» Passage shown:
..............................
Tuesday, July 5, 2011

Customizable Unisex Ring


I was hired to create a ring for a client that has sparked my creative impulses. The ring sounds simple enough, a 14k Palladium white gold band. The client wants music notes from a specific line of a song that has a very personal meaning to him. As I begin working on the ring, I find myself thinking about all the other personalized patterns this ring could hold. From music notes, fingerprints and your handwritten inscription to anywhere else your imagination will flow.

The ring as it is pictured is a 14k Palladium White Gold, 10mm wide anticlastic band starting at $1,200.

Thursday, June 30, 2011

New to PMG Art!


       My name is Taylor Ruby and I am the newest member to join Pal Gooz at PMG Art. I will be the Custom Jewelry Concierge handling communication between the designer, Pal, and the clients. I have a background in Studio Arts and am a professionally trained Pastry Chef (perhaps a fancy way of saying I make amazing cookies! Photographic proof below). I came on board to allow Pal more time to design and manufacture all the custom orders that have been flying his way. I look forward to helping create amazing jewelry and true works of art.
..............................
» Job 1: According to the jewelry blog, what role does Taylor Ruby hold at PMG Art?
The jewelry blog and the collected data are separate and unrelated.

[Collected data]
..............................
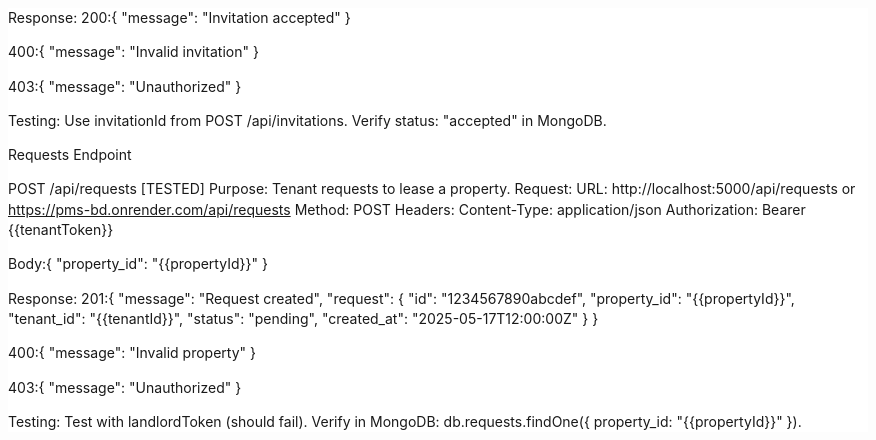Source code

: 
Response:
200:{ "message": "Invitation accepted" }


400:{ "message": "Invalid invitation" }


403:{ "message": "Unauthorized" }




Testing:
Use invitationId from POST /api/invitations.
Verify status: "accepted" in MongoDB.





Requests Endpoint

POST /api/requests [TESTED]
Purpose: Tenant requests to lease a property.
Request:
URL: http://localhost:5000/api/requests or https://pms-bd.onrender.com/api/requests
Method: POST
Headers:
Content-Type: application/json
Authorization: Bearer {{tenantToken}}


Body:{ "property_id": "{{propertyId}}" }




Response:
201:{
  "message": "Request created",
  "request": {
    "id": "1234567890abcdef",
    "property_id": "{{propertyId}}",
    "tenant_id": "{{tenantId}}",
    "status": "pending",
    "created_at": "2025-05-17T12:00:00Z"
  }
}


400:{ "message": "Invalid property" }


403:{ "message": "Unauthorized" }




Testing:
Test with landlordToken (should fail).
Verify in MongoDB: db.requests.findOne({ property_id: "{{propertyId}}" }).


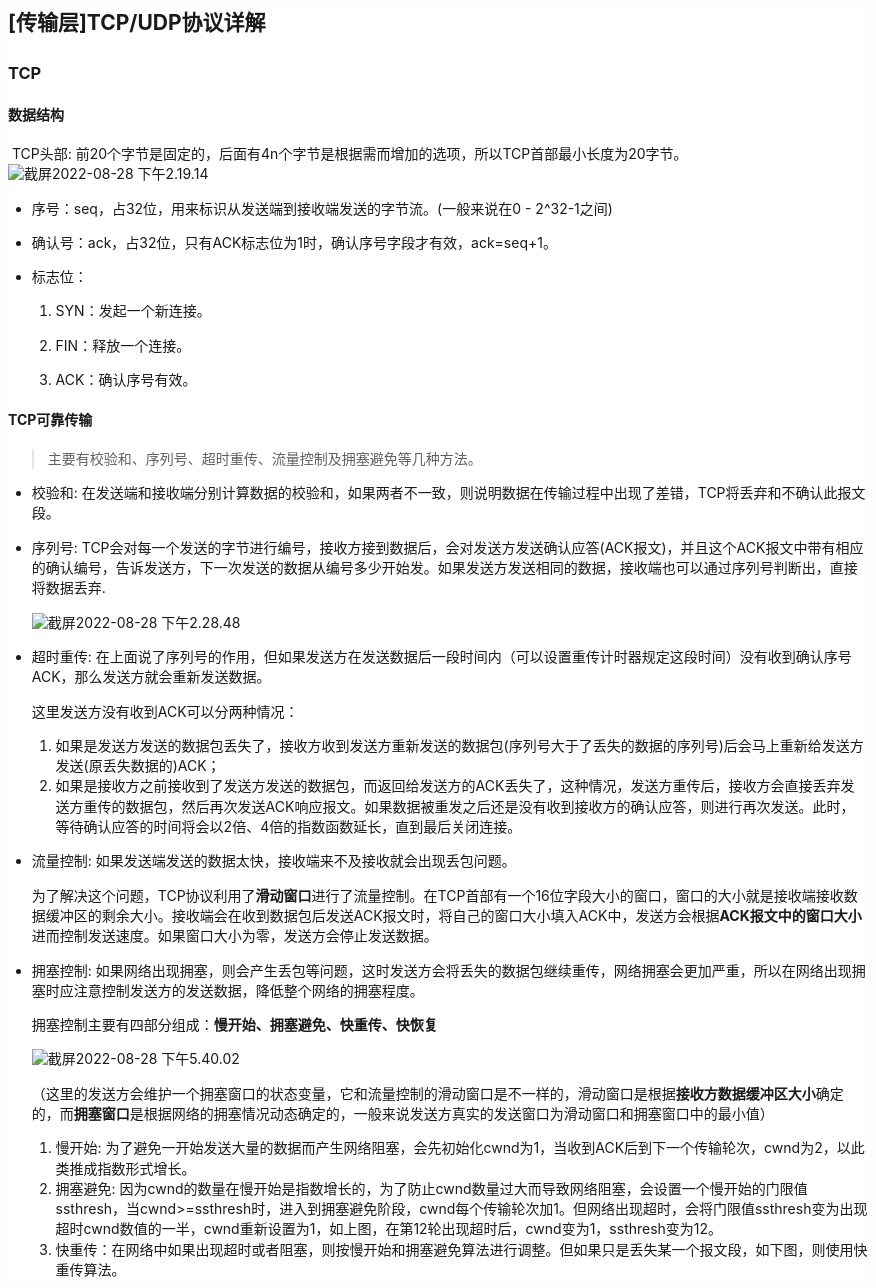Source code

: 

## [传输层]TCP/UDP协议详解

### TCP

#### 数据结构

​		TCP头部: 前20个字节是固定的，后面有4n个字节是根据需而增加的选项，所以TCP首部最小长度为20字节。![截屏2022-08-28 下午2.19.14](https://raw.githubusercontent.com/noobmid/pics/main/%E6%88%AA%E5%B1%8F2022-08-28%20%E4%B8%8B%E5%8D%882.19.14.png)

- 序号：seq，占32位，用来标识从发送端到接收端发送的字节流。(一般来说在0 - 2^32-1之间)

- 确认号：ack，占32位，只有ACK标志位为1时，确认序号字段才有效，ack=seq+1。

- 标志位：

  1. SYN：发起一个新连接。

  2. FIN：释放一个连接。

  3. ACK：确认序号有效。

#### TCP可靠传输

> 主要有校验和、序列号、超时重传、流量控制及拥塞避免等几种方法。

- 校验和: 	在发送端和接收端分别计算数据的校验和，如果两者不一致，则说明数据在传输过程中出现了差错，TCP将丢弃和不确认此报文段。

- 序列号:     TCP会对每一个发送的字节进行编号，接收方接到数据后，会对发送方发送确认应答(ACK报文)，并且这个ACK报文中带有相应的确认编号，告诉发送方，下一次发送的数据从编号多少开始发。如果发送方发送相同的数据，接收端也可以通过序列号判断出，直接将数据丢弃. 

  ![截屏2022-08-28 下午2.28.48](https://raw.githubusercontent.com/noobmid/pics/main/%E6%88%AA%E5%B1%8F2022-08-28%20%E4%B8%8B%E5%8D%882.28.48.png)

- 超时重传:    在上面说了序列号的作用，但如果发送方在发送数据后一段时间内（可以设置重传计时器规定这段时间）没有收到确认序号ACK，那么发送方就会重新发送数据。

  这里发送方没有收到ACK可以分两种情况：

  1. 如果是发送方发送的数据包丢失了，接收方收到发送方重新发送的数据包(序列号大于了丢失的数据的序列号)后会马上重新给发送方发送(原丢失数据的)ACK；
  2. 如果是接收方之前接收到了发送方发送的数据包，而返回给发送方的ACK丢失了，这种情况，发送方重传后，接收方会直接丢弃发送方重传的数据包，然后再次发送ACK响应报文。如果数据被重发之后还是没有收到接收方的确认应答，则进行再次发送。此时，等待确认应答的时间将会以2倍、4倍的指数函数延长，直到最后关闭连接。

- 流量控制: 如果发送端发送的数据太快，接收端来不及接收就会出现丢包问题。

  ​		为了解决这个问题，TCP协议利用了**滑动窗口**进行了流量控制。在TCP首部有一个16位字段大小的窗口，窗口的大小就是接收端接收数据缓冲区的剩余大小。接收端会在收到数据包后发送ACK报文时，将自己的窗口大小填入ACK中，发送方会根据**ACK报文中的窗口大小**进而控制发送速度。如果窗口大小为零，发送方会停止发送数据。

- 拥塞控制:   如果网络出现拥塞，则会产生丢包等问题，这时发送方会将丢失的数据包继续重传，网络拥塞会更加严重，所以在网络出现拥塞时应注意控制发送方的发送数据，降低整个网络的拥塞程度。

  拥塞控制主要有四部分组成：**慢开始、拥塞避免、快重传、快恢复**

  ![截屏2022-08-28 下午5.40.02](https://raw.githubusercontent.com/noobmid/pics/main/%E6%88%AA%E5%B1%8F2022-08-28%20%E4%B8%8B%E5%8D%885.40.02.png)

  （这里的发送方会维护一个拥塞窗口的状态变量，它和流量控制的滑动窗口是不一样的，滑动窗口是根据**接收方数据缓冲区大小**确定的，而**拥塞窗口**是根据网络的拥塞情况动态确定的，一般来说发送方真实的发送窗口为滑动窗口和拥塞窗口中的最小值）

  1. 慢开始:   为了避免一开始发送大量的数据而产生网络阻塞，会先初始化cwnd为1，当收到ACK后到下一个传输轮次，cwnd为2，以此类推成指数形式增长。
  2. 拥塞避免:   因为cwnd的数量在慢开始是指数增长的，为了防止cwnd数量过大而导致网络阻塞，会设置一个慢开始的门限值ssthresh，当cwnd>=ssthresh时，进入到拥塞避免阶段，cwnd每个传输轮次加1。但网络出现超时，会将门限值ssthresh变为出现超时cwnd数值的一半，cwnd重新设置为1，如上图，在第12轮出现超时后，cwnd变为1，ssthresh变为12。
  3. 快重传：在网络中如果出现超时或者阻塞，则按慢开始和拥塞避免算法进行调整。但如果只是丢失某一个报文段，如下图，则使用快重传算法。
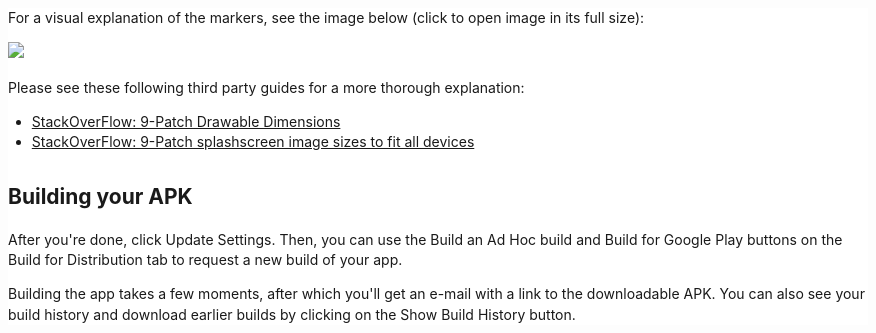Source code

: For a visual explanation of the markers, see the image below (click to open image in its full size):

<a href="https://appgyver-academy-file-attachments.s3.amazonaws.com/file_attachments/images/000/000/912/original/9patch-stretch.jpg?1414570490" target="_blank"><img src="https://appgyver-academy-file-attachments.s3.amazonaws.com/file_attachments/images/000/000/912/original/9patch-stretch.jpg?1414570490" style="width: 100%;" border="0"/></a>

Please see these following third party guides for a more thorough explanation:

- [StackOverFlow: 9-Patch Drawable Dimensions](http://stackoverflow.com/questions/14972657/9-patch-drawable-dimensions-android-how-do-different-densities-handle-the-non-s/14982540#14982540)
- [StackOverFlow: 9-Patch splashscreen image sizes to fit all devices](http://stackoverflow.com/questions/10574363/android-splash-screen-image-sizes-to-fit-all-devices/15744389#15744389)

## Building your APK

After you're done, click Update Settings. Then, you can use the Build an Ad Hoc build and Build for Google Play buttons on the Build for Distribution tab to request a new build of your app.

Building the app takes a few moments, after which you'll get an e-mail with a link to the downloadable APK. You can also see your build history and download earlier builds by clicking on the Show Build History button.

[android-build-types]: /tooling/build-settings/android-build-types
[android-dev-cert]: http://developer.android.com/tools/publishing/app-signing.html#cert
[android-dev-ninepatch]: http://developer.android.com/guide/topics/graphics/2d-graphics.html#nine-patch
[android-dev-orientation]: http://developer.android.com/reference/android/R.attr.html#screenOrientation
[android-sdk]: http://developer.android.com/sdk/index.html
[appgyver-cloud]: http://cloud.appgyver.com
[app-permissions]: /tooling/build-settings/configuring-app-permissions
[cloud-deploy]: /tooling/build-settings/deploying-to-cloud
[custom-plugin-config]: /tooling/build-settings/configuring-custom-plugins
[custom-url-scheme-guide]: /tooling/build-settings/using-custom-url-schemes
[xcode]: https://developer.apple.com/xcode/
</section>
..............................
» Job 2: Please express the stretch of the collected data from its start through the line containing "Requests Endpoint", both ends included, as a JSON list of strings with one string per line. Skip blank lines and leave the pictures out.

» Answer area 1: Custom Jewelry Concierge

» Answer area 2:
[
  "Source code",
  ": ",
  "Response:",
  "200:{ \"message\": \"Invitation accepted\" }",
  "400:{ \"message\": \"Invalid invitation\" }",
  "403:{ \"message\": \"Unauthorized\" }",
  "Testing:",
  "Use invitationId from POST /api/invitations.",
  "Verify status: \"accepted\" in MongoDB.",
  "Requests Endpoint"
]